Here’s why talking about “choosing a partner” is so inaccurate. We don’t choose partners to love. Instead, we find love, we discover it, we are surprised by it (and are grateful for the providence). To be sure, we can take steps to make this more likely — we can put ourselves out there, either in person or online, and keep an open mind and heart — but then we wait for it to happen.

What makes this language of choice in love seem more natural is the advent of dating sites and apps that present us with countless options to pick from. This is the context of philosopher Aaron Ben-Zeév’s recent post, which valuably applies the work of psychologist Barry Schwartz (The Paradox of Choice) on the cognitive burdens of choice to the search for a partner in an age when we can swipe over countless potential matches on our phones.

But using dating sites or apps to meet people isn’t “choosing a romantic partner” — it’s just a way to meet people. We may choose to go out with them and see what happens, but we don’t choose to fall in love with them. Falling in love isn’t something you do, it’s something that happens. (I’ve written about this, in the context of the Taoist concept of wei wu wei, or acting through inaction.) Again, you can do certain things to increase the chances that love happens, but you can’t make it happen.*

Once it happens, you can choose to see where it goes, but this is a negative sense of choice — you’re not choosing to make it happen as much as you’re choosing not to stop it from happening. (Think of the saying “you can pull a string, but you can’t push it”: You can’t choose to make love happen, but you can choose to hold it back.) This is an element of choice that is too often neglected: After finding a partner, we can choose whether to stay with them, or to leave and try to find someone new.

The Serenity Prayer teaches us to acknowledge what we can change (or control) and what we cannot, and that lesson applies to choice in romance and love. Despite the language used by many, we can’t choose when or with whom we fall in love — that just happens. But we can choose whether to let it happen, and we can choose whether to continue to see someone that we start to fall for.

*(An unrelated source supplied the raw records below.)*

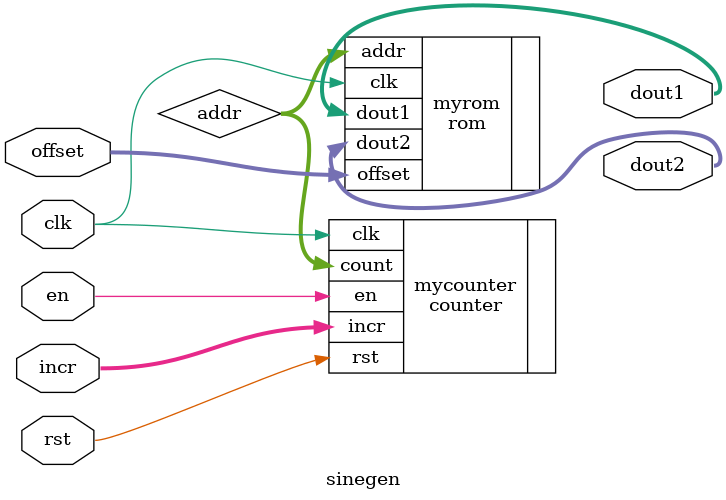
<source format=sv>
module sinegen #(
    parameter WIDTH = 8,
    ADDRESS_WIDTH = 8,
    DATA_WIDTH = 8
)(
    input logic         clk,
    input logic         rst,
    input logic         en,
    input logic [ADDRESS_WIDTH-1:0] offset,
    input logic         [WIDTH-1:0] incr,
    output logic       [DATA_WIDTH-1:0]   dout1,
    output logic       [DATA_WIDTH-1:0]   dout2
   
);
 
    logic  [ADDRESS_WIDTH-1:0]      addr;

counter mycounter(
  .clk (clk),
  .rst (rst),
  .en (en),
  .count (addr),
  .incr (incr)
);



rom myrom(
    .clk (clk),
    .addr (addr),
    .offset (offset),
    .dout1 (dout1),
    .dout2 (dout2)
);

endmodule




</source>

By focusing on the choices we can make, and not fooling ourselves about the ones we can’t, we will be less frustrated with dating, romance, and love — and that’s a choice we can all agree on.

* There is a difference between finding love and finding sex. The language of choosing is more appropriate to finding a sexual partner, where a mutual coincidence of wants is pretty much all that’s required. But even if such a liaison leads to romantic love, this later step would happen, not be chosen.